Il piano terreno è destinato al solo soggiorno diurno, e il superiore a uso di dormitori, in modo da favorire anche la sorveglianza. Al piano terreno sono collocati, in entrambi i comparti (maschile e femminile), i laboratori [VO_4_3_5; VO_4_3_6; VO_4_3_7], le officine, la scuola e i refettori [VO_4_3_8]. Al piano superiore sono gli ampi dormitori, la maggior parte a otto letti, distanti un metro tra loro e posti in corrispondenza di ampie finestre, di cui due a tutta altezza dotate di speciali serramenti [VO_4_2_8; VO_4_2_9]: in questo modo si ottengono la necessaria esposizione alla luce solare e la più ampia ventilazione degli ambienti [VO_4_2_10], prerogative richieste come essenziali nel dibattito tra gli igienisti. Si riservano i sotterranei, che percorrono tutto l’edificio, ai servizi; qui sono sistemati: cucine [VO_4_3_9], panificio, lavanderia e asciugatoio, caloriferi, fogne, legnaia, cantina e ghiacciaia; tutto il sotterraneo è percorso dai binari di una piccola ferrovia per il trasporto delle provvigioni [VO_4_3_10], collegata a un sistema di montacarichi collocati lungo il percorso, in corrispondenza dei reparti [VO_4_2_14].

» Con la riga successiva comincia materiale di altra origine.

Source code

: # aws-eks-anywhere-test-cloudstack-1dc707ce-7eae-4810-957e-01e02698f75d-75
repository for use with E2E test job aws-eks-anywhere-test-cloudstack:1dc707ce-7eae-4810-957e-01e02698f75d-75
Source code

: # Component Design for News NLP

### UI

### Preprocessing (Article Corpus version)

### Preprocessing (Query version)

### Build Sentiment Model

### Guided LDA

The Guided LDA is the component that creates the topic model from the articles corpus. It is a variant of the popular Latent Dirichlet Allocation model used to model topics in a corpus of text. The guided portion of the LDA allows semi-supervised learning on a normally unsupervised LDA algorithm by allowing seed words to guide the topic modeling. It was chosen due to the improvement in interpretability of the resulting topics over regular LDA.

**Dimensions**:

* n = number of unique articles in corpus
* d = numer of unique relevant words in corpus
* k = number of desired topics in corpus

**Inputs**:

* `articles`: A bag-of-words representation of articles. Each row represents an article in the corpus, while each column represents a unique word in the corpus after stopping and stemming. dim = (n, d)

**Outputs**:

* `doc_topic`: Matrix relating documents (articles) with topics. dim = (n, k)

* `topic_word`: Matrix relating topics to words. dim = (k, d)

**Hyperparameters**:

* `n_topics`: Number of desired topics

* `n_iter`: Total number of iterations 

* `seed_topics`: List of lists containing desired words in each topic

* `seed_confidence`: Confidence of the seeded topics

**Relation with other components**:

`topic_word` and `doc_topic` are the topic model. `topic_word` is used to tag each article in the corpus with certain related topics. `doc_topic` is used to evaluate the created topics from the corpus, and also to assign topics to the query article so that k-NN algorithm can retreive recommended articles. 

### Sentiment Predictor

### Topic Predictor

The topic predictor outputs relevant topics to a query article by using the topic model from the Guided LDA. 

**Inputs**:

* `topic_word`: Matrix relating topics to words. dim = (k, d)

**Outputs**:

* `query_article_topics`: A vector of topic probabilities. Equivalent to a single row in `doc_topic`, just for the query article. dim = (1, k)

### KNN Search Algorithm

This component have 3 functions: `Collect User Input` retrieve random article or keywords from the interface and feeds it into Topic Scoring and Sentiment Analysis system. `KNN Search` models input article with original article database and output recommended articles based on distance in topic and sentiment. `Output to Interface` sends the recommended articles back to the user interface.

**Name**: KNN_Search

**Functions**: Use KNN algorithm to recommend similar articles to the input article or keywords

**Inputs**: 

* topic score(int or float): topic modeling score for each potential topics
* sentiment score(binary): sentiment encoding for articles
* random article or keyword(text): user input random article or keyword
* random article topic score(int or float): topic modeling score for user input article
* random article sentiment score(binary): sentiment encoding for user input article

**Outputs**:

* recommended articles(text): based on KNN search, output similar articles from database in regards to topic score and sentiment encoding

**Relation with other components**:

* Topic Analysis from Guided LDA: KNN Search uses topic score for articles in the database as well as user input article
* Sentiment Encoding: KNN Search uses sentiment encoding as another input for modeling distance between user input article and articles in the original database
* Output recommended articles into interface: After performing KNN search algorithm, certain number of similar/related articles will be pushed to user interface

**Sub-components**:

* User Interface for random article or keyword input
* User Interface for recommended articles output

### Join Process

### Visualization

Una caratteristica della proposta Monti-Savoldi è, inoltre, quella di eliminare visivamente ogni connotazione di violenza e di reclusione nella struttura architettonica, in linea con il sistema del non-restraint: a questo scopo si vuole che il muro di cinta dei giardini sia poco elevato, quasi un parapetto d’affaccio sulla campagna aperta, e difeso solo da una siepe, a mascheratura della fossa “a salto di lupo” per impedire le evasioni [VO_4_3_15].

Se per ragioni economiche i due progettisti devono rinunciare a utilizzare materiali di pregio, essi però prediligono la semplicità delle linee, l’armonia del disegno, il gioco dei volumi e il disegno planimetrico, per dar piacevolezza all’edificio, affidando la caratterizzazione estetica alla sola tinteggiatura delle murature esterne a fasce di due colori [VO_4_2_15].

Dal 1874, il complesso architettonico è realizzato dall’Ufficio tecnico provinciale sotto la direzione dell’ingegnere capo, Cesare Cattaneo, il quale apporta arbitrarie modifiche al progetto vincitore del concorso, nonostante le proteste dei due progettisti, Monti e Savoldi, appoggiati pubblicamente dal loro maestro Camillo Boito in una lettera del 22 agosto 1874. Entro l’inverno del 1876, il nuovo manicomio provinciale, per quanto ancora non ultimato, inizia a ospitare i primi pazienti, ovvero gli 89 malati di sesso maschile lì trasferiti dal fatiscente ex convento pavese in cui erano ricoverati.